Material provided =>
____________________

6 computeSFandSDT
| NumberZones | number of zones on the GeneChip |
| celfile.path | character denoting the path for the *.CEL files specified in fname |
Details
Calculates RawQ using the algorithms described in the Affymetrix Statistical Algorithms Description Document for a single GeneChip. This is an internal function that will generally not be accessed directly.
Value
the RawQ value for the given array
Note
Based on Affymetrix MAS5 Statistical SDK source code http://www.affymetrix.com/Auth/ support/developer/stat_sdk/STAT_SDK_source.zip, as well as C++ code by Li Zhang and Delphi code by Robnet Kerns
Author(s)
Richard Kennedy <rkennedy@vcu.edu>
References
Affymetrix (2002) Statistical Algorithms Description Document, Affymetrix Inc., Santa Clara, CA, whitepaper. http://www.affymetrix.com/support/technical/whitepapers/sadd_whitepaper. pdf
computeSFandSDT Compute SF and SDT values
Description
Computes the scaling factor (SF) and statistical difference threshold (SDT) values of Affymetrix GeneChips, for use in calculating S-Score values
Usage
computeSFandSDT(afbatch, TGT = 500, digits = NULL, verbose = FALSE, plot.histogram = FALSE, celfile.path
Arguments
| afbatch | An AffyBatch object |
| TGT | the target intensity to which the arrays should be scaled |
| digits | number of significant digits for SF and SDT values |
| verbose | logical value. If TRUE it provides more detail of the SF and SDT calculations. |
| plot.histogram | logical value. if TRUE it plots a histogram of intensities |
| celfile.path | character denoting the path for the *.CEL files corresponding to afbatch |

____________________

Work task =>
Give back exactly the lines of the listing above that run from the line with "computeSFandSDT Compute SF and SDT values" to the line with "of intensities |", inclusive.

Response to the exercise =>
computeSFandSDT Compute SF and SDT values
Description
Computes the scaling factor (SF) and statistical difference threshold (SDT) values of Affymetrix GeneChips, for use in calculating S-Score values
Usage
computeSFandSDT(afbatch, TGT = 500, digits = NULL, verbose = FALSE, plot.histogram = FALSE, celfile.path
Arguments
| afbatch | An AffyBatch object |
| TGT | the target intensity to which the arrays should be scaled |
| digits | number of significant digits for SF and SDT values |
| verbose | logical value. If TRUE it provides more detail of the SF and SDT calculations. |
| plot.histogram | logical value. if TRUE it plots a histogram of intensities |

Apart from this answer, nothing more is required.